Segment Start: Material shown

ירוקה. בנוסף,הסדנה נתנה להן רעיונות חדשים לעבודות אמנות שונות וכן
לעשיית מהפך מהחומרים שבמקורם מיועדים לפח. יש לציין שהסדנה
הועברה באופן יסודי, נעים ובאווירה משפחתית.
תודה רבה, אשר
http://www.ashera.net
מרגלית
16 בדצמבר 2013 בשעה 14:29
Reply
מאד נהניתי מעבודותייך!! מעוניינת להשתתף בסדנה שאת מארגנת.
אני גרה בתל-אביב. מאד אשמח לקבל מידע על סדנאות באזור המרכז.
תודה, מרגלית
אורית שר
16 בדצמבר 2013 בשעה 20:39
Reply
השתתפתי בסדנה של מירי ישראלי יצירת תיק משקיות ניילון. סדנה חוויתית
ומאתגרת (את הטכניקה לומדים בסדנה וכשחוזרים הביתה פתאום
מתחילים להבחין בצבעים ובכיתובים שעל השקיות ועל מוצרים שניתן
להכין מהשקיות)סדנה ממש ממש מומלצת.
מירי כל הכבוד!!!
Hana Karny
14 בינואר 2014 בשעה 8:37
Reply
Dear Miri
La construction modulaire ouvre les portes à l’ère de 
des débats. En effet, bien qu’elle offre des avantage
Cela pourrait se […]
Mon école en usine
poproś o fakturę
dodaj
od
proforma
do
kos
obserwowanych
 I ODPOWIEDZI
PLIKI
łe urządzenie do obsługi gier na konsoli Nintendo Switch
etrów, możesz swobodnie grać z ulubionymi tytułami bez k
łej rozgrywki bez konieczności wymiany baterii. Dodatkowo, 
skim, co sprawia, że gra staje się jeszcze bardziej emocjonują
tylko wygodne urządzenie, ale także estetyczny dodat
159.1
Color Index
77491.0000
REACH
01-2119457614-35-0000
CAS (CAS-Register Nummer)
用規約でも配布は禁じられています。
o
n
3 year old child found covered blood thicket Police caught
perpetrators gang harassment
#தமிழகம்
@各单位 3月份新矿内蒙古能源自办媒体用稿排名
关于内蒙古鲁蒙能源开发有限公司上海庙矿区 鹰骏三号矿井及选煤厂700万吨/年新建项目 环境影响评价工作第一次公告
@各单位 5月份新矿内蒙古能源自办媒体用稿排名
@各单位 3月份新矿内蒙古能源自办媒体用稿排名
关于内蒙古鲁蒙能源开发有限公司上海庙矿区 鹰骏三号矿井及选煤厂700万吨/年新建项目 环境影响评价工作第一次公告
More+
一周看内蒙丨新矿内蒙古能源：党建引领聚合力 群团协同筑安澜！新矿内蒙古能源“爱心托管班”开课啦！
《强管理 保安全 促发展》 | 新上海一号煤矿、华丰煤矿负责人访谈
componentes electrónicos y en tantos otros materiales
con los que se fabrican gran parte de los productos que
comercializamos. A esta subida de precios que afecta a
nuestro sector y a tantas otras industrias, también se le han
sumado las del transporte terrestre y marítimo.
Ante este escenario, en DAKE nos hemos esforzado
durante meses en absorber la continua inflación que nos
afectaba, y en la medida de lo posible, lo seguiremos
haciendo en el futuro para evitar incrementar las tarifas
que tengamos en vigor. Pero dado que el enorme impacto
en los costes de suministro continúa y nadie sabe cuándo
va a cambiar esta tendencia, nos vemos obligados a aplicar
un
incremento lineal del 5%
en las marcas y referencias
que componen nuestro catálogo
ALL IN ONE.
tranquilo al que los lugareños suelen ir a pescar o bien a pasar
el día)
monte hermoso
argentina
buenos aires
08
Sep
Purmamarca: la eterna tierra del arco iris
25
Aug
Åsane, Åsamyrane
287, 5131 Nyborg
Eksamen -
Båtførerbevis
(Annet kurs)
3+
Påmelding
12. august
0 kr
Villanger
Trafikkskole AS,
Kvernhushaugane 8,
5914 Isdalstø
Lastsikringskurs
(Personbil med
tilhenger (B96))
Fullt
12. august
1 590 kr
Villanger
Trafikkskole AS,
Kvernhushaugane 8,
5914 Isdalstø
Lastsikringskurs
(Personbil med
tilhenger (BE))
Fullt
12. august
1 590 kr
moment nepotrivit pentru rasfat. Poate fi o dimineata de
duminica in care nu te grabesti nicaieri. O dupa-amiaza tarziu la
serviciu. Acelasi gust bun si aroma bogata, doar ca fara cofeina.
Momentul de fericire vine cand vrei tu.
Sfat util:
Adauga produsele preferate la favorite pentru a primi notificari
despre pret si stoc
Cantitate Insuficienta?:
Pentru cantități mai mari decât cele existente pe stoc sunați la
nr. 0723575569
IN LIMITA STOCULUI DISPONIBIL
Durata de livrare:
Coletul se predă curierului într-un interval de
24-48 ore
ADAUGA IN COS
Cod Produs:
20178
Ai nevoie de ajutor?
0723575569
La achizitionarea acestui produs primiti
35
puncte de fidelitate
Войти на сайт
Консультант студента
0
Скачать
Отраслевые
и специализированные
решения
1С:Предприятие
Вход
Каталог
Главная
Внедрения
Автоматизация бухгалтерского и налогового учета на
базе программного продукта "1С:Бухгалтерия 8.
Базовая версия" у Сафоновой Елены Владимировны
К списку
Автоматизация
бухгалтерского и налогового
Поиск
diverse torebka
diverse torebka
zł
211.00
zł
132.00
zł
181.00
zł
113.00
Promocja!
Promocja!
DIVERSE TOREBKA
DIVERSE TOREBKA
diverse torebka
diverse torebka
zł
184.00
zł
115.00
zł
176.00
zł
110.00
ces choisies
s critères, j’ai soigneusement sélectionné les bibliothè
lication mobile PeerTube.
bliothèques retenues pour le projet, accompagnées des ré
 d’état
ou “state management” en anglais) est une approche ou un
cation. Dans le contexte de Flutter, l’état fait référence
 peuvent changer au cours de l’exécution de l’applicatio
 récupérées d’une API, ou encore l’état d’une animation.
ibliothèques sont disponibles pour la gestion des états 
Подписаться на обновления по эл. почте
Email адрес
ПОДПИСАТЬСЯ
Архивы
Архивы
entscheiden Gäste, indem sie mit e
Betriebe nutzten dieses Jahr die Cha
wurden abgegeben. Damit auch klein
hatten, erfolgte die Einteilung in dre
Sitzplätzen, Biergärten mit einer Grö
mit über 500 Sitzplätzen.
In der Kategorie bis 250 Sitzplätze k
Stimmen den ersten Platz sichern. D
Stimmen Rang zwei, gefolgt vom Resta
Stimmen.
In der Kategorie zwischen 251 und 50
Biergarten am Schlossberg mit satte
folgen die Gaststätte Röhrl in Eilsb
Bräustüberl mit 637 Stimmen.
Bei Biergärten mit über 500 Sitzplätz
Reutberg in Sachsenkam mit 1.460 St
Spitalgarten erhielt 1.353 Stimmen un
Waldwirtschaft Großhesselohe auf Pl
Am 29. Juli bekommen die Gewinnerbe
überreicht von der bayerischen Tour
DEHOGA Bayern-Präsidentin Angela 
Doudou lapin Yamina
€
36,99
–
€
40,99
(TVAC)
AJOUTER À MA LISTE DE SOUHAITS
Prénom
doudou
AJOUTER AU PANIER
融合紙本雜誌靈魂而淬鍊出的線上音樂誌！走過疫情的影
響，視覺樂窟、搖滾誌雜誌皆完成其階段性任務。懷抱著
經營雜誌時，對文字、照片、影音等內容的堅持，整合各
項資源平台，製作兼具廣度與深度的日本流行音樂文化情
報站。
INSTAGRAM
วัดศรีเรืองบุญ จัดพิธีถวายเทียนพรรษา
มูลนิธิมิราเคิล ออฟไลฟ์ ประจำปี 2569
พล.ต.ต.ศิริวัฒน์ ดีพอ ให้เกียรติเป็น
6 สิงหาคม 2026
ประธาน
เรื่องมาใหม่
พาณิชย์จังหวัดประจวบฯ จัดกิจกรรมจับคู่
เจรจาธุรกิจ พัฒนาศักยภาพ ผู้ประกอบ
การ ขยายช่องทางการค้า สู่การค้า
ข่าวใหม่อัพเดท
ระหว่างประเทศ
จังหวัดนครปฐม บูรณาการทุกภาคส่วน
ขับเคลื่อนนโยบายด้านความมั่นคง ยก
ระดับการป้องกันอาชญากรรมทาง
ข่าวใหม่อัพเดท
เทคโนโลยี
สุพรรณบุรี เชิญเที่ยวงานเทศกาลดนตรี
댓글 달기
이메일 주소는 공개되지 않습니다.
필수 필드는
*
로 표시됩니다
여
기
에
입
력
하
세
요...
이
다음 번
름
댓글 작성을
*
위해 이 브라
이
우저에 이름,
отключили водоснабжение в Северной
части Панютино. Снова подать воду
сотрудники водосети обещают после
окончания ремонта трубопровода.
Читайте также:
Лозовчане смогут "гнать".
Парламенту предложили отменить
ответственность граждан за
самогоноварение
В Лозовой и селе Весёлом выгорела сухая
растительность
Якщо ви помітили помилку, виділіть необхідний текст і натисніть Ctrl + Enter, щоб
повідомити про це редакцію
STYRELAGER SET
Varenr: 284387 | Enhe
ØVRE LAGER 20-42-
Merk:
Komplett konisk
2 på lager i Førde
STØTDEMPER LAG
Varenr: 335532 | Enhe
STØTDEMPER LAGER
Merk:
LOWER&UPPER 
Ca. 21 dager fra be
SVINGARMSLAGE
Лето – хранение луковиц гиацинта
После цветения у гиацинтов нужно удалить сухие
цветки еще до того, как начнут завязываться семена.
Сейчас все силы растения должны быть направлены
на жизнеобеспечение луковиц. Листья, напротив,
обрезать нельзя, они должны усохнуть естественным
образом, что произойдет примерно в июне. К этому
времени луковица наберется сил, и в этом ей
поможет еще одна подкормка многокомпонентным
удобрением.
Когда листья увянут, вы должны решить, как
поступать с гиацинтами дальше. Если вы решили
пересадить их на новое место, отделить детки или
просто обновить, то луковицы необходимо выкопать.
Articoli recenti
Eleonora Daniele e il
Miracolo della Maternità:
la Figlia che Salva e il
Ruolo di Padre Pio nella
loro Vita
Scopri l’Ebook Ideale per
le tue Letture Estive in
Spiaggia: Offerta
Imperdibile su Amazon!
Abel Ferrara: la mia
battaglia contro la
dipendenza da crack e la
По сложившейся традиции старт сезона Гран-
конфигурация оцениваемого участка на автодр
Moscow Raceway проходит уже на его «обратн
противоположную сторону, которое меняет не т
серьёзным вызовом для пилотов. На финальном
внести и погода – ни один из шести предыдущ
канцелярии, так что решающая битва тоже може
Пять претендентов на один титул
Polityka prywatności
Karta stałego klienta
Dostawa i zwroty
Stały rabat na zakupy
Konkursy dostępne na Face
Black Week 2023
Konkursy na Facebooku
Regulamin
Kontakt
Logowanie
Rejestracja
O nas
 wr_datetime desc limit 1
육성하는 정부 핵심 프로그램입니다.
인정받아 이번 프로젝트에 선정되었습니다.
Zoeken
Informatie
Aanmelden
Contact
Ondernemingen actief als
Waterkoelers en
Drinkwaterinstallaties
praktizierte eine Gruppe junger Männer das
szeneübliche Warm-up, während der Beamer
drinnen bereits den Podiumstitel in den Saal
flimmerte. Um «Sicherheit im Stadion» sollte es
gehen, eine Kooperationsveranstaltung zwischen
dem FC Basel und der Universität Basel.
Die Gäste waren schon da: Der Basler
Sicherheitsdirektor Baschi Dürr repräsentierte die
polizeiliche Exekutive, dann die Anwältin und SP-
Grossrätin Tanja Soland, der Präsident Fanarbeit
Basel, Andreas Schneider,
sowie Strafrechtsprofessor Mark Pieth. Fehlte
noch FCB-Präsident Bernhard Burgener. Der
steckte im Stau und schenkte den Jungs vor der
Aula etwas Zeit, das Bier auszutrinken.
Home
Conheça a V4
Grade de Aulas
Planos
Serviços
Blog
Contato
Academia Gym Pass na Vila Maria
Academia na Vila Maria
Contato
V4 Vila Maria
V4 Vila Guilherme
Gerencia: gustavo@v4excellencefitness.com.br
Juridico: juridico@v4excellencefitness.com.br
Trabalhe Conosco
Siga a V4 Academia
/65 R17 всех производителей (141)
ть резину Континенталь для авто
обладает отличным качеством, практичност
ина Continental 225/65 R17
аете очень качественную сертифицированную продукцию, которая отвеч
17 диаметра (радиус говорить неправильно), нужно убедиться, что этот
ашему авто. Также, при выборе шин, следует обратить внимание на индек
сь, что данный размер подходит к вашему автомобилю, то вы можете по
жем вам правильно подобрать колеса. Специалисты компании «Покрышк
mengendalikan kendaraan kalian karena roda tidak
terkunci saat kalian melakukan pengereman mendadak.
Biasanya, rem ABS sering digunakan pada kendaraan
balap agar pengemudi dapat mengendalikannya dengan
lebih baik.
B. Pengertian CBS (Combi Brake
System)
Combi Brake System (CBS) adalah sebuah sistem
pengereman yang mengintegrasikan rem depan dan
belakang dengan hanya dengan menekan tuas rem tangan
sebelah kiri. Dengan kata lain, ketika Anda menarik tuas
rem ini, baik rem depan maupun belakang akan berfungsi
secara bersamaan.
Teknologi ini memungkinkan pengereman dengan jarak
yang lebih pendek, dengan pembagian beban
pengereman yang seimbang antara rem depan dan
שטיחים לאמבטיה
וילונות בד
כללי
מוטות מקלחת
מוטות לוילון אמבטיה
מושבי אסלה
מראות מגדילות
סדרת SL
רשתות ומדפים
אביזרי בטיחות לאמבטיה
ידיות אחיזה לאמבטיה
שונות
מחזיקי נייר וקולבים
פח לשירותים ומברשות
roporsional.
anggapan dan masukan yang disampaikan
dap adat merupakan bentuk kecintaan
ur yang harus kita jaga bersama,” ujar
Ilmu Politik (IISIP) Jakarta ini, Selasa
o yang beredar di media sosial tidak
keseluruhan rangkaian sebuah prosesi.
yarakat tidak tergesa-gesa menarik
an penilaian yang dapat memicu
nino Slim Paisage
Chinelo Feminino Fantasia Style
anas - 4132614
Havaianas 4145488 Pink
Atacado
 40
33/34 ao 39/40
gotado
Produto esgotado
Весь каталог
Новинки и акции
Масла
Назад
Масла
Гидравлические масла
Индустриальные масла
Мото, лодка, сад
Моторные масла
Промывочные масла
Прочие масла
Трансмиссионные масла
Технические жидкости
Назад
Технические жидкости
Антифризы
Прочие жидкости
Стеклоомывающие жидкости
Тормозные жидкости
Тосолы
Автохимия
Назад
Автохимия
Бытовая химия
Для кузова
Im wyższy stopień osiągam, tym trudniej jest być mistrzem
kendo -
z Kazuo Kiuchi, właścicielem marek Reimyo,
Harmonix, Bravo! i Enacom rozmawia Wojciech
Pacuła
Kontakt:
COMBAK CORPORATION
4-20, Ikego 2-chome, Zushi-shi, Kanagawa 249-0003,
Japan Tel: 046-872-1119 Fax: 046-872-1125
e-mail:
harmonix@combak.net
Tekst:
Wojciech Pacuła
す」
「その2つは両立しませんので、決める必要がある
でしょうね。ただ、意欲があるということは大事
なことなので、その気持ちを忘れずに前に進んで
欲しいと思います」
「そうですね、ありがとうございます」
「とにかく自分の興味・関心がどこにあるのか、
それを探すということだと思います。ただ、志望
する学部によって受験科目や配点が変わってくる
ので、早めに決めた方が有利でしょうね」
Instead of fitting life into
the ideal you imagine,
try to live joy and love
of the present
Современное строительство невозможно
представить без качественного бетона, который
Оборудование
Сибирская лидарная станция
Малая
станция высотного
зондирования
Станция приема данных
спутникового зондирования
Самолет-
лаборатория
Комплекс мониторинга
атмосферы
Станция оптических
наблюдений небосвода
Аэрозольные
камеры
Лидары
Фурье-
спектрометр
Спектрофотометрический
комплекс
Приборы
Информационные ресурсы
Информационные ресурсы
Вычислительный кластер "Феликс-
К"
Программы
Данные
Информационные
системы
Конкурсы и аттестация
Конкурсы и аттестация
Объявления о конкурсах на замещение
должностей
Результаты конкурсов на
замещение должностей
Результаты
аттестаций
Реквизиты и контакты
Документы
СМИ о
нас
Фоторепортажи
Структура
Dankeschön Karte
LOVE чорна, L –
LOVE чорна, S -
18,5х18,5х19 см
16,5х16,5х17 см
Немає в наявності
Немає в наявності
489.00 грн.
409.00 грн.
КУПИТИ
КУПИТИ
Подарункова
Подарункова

Segment End: Material shown

Exactly how many lines in the records above hold the string "Varenr"? Reply with that number only.

2